-- Problem to work on --
Using the records below, write out the line with "65: (480, 644, 2.52)" and each line after it through the final one, exactly, and only those.

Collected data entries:

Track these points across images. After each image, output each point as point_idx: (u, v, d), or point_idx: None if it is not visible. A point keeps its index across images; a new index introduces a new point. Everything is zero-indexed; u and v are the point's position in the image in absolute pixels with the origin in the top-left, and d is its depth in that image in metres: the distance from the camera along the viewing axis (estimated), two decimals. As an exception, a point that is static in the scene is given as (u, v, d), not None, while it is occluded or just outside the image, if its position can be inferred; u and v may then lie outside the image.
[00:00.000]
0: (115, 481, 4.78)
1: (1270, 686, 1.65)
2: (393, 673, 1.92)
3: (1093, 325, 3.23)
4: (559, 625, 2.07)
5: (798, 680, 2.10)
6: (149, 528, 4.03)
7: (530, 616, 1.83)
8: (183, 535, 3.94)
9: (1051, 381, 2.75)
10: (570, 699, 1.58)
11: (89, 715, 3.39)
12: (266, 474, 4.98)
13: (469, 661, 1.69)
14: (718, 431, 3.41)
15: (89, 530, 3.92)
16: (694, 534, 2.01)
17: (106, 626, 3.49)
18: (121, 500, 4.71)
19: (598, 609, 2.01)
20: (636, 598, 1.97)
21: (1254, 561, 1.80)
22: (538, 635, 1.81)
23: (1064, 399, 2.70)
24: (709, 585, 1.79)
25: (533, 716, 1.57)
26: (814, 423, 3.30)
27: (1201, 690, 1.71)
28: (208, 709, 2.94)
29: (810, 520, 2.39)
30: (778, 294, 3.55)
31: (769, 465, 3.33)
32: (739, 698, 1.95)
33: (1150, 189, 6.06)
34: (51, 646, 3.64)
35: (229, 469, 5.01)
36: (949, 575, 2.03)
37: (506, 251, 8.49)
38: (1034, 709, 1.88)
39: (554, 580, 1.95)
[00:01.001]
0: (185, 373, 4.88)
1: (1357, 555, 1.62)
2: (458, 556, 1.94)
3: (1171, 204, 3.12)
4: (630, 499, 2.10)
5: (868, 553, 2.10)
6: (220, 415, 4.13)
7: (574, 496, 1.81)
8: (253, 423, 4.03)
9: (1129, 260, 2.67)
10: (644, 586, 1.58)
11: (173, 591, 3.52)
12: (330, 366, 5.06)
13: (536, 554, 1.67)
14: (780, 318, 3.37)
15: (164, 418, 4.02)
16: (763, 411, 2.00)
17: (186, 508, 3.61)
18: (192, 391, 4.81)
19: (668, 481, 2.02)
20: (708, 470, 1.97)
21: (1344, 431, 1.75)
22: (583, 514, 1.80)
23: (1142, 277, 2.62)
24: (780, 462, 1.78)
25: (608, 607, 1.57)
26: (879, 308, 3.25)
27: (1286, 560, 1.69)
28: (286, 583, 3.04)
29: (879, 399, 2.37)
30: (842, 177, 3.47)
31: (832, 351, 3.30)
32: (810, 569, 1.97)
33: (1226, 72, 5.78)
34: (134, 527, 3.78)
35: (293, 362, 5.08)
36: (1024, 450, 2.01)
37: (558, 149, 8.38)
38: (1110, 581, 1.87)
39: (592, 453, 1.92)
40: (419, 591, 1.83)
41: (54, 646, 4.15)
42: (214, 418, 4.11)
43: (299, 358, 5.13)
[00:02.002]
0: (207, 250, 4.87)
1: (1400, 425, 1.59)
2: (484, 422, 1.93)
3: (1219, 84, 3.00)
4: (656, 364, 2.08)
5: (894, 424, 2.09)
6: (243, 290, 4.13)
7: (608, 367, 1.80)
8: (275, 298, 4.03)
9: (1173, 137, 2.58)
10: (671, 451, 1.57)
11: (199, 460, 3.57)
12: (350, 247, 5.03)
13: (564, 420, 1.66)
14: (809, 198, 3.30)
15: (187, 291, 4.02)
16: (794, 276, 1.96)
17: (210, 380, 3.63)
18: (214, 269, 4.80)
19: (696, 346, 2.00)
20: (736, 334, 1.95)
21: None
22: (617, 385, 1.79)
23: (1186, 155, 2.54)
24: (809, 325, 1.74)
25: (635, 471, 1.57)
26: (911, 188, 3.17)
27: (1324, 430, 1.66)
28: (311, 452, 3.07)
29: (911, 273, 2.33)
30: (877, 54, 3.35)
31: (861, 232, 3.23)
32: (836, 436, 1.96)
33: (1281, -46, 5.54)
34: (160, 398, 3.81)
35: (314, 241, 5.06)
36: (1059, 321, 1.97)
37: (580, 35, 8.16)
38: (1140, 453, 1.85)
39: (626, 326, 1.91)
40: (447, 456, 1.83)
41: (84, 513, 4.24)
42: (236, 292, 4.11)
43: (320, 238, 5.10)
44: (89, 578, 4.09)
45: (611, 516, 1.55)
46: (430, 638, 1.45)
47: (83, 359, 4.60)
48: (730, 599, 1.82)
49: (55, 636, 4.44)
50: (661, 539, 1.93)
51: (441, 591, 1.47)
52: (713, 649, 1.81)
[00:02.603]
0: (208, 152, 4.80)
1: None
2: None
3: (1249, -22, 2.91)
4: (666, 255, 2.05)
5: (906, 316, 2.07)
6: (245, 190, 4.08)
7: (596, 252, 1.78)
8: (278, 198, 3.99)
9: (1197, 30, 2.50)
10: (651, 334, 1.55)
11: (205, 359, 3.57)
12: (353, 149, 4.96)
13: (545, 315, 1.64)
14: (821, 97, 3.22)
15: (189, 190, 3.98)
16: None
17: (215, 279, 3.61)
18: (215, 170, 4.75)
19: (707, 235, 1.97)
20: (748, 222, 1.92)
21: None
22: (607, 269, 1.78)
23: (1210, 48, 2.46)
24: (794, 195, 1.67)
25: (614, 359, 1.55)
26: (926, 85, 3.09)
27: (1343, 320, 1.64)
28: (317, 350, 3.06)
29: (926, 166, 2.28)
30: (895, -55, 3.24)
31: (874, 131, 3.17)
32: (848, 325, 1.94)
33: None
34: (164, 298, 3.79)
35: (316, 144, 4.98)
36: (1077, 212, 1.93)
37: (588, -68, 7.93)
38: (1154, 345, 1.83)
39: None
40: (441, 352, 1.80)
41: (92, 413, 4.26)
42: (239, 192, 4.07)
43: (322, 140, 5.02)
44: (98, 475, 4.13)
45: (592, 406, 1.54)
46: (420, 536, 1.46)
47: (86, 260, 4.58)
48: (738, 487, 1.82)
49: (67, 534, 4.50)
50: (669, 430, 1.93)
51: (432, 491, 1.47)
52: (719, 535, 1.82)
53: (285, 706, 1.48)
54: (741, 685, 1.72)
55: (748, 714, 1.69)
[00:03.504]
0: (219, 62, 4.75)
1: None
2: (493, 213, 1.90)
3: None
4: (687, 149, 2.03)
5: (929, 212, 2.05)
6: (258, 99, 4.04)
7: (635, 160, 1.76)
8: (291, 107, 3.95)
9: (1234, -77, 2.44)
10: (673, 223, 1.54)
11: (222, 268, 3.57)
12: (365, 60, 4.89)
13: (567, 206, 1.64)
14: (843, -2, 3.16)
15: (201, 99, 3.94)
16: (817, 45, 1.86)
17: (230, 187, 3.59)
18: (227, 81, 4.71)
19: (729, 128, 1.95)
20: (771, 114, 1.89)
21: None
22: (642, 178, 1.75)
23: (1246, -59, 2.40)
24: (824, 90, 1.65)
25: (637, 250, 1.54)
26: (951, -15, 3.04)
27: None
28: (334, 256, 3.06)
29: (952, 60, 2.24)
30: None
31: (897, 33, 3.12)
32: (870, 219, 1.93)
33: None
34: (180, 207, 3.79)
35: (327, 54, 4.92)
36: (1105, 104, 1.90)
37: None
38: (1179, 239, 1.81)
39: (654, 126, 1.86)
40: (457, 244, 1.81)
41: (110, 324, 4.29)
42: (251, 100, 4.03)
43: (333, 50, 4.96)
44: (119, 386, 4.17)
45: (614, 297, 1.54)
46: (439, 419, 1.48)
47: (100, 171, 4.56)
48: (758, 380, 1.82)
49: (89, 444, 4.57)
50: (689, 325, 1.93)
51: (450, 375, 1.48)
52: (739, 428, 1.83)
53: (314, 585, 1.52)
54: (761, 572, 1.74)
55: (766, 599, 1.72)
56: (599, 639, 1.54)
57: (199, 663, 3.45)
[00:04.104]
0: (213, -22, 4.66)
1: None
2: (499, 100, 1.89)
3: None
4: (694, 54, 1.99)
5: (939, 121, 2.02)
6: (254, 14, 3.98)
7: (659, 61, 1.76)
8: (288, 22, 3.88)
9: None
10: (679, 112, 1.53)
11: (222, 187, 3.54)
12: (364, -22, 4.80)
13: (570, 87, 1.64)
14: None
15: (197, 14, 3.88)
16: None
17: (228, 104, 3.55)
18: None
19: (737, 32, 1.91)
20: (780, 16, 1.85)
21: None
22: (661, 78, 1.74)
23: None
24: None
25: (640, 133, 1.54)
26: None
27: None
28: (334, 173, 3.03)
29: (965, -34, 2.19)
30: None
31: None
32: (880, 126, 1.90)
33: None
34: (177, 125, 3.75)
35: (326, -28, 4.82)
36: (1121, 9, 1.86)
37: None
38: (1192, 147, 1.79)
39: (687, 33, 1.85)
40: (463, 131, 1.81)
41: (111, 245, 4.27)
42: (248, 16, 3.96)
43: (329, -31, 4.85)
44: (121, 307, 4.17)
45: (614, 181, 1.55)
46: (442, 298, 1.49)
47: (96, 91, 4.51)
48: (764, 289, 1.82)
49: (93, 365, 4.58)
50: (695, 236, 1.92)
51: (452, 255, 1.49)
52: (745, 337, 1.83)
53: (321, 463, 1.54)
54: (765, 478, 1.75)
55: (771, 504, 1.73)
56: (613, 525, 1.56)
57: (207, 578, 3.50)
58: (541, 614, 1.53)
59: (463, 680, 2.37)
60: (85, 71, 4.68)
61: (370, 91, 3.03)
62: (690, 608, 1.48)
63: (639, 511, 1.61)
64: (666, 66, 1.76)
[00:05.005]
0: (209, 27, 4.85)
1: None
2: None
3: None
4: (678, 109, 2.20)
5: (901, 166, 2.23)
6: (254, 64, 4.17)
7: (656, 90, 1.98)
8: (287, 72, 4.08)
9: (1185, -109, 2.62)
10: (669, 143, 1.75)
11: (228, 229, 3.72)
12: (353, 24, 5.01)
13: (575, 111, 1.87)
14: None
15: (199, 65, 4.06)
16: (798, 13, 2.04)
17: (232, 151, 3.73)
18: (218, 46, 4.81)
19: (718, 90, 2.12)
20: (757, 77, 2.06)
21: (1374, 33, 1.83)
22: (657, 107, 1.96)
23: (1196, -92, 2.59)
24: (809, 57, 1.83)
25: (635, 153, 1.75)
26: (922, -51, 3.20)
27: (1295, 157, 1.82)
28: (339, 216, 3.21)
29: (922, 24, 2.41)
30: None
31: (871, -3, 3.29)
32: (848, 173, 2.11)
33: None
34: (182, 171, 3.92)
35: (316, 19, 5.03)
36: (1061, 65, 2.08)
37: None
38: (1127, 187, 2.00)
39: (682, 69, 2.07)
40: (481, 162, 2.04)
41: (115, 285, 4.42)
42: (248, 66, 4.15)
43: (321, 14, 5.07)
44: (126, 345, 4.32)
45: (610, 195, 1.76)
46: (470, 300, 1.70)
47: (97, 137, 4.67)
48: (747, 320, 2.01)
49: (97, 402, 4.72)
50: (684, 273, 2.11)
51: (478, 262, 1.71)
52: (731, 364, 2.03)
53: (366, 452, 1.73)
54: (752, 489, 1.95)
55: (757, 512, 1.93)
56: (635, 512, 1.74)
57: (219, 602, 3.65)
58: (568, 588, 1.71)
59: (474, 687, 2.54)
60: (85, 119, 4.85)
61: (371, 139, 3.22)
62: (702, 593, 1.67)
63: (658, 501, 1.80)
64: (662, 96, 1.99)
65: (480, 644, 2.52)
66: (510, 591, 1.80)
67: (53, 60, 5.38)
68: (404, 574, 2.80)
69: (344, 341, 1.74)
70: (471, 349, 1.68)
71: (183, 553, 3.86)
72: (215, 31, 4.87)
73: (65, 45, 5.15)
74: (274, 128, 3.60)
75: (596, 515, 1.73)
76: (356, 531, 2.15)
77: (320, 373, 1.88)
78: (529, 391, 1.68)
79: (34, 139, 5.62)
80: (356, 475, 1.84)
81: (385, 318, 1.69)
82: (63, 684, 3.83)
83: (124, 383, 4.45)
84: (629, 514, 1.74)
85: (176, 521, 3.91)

-- Solution --
65: (480, 644, 2.52)
66: (510, 591, 1.80)
67: (53, 60, 5.38)
68: (404, 574, 2.80)
69: (344, 341, 1.74)
70: (471, 349, 1.68)
71: (183, 553, 3.86)
72: (215, 31, 4.87)
73: (65, 45, 5.15)
74: (274, 128, 3.60)
75: (596, 515, 1.73)
76: (356, 531, 2.15)
77: (320, 373, 1.88)
78: (529, 391, 1.68)
79: (34, 139, 5.62)
80: (356, 475, 1.84)
81: (385, 318, 1.69)
82: (63, 684, 3.83)
83: (124, 383, 4.45)
84: (629, 514, 1.74)
85: (176, 521, 3.91)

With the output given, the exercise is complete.